Elena Lucas, 25, leader of a Lean In Circle in San Francisco – one of thousands of such discussion groups registered nationally to help women focus on professional and personal goals – said Sandberg’s positive message on leadership is something the country needs.
“Hillary Clinton, (Massachusetts Sen.) Elizabeth Warren, Sheryl Sandberg – just nominate her to an administration position and see what happens,” said Lucas, a business development associate at Infinity Wind Power, an alternative energy firm. “There’s the dream ticket of women in politics.”

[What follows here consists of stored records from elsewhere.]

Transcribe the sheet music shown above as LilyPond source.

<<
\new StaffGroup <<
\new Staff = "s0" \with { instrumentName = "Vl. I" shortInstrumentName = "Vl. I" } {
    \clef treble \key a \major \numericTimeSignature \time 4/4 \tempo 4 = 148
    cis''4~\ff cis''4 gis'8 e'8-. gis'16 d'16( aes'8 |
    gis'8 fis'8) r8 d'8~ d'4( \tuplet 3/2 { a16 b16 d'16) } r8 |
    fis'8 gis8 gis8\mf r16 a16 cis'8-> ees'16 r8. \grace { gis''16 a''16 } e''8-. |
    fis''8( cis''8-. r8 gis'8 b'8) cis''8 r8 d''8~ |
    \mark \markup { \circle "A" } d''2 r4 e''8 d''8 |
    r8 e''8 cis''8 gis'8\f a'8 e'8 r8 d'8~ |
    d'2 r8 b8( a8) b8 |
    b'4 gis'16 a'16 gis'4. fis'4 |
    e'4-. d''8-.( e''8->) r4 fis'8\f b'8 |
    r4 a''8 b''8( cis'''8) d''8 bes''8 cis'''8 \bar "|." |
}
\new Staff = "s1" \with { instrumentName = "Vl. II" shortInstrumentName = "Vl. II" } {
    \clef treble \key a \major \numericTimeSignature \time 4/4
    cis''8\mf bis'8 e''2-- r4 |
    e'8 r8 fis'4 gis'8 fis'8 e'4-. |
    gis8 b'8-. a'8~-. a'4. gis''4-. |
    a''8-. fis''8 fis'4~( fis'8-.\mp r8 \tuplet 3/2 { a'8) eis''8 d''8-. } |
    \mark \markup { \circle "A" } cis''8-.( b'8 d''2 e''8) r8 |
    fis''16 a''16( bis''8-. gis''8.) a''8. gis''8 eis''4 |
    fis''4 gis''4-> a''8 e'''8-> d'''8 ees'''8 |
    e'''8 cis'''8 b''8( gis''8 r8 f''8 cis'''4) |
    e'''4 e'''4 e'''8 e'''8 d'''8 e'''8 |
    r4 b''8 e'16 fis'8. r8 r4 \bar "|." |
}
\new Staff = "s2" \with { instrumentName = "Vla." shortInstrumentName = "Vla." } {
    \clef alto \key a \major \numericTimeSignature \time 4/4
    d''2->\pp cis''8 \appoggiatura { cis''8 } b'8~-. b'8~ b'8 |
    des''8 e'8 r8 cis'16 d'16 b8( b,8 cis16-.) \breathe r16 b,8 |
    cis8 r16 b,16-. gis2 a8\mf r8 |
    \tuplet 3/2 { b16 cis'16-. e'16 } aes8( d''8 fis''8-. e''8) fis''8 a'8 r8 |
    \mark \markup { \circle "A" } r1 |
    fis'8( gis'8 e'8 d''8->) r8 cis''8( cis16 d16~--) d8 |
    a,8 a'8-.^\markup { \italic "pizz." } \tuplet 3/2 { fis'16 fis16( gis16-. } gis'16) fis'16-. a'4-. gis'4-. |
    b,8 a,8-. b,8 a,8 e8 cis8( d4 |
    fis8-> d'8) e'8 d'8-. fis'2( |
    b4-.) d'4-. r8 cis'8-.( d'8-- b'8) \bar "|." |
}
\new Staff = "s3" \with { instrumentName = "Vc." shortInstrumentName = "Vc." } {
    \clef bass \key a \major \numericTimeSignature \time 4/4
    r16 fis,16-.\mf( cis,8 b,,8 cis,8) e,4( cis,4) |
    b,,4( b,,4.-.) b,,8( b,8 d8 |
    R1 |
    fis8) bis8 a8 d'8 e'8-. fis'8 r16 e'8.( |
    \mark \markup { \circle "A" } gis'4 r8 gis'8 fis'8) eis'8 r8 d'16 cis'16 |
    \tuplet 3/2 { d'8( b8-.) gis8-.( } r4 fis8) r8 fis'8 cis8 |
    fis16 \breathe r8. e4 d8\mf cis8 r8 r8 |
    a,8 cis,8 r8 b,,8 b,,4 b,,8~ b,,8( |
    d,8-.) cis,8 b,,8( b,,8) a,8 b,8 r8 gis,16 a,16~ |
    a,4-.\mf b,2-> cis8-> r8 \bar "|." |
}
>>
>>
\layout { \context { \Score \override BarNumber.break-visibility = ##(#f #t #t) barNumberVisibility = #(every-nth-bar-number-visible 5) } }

Some political observers, however, caution that Sandberg’s public profile and tech influence alone are not enough to create magic with voters – not in a state that has rejected a parade of mega-wealthy neophyte candidates, most recently former eBay CEO Meg Whitman and ex-Hewlett-Packard CEO Carly Fiorina.
Hughes noted that Sandberg is “a woman who comes from tech, but who spent five years in government – and that’s the distinguishing factor” from failed political candidates from the business world who have suggested that “government would work better if it was run like a business.”
As chief of staff to then-Treasury Secretary Larry Summers in the Clinton administration from 1996-2001, Sandberg developed “an understanding that there is a power of government to do good,” Hughes said.
But some critics have slammed the “Lean In” mantra as an elitist message aimed mostly at white, middle-class women. A Washington Post review of the book said the wealthy, Harvard-educated Sandberg “is too often tone-deaf to her voice of privilege, (making it) hard to close the distance between lucky her and the women who could most benefit from her advocacy.”
Jessica Levinson, a professor of law at Loyola Law School in Los Angeles, said that “‘Lean In,' yes – it’s important to take charge of your career and be the captain of your own ship.”
But many women lack the support systems and nurturing that Sandberg enjoyed, she said, so “a lot of people who struggle … will never reach the privileged moment of being able to ask, `I want a raise.“’
That means that should Sandberg want to get into politics, she will have to demonstrate that she “knows what milk and bread costs,” Levinson said. “She can’t be out of touch.”
Sandberg has shown she’s sensitive to the issue. Her appearance at the Commonwealth Club was marked by self-deprecating humor about her home life, a stylistic departure from Whitman, a fellow Atherton billionaire who posed aristocratically alongside a horse for Fortune magazine at the start of her failed 2010 gubernatorial campaign.
So far, in her ventures outside the boardroom, Sandberg has shown a knack for something that is rare in politics, said Hughes – “a compassionate appreciation of coming from somewhere other than big success.”
“And if people can see that, they don’t really care what you have,” Hughes said, “because then they know who you are.”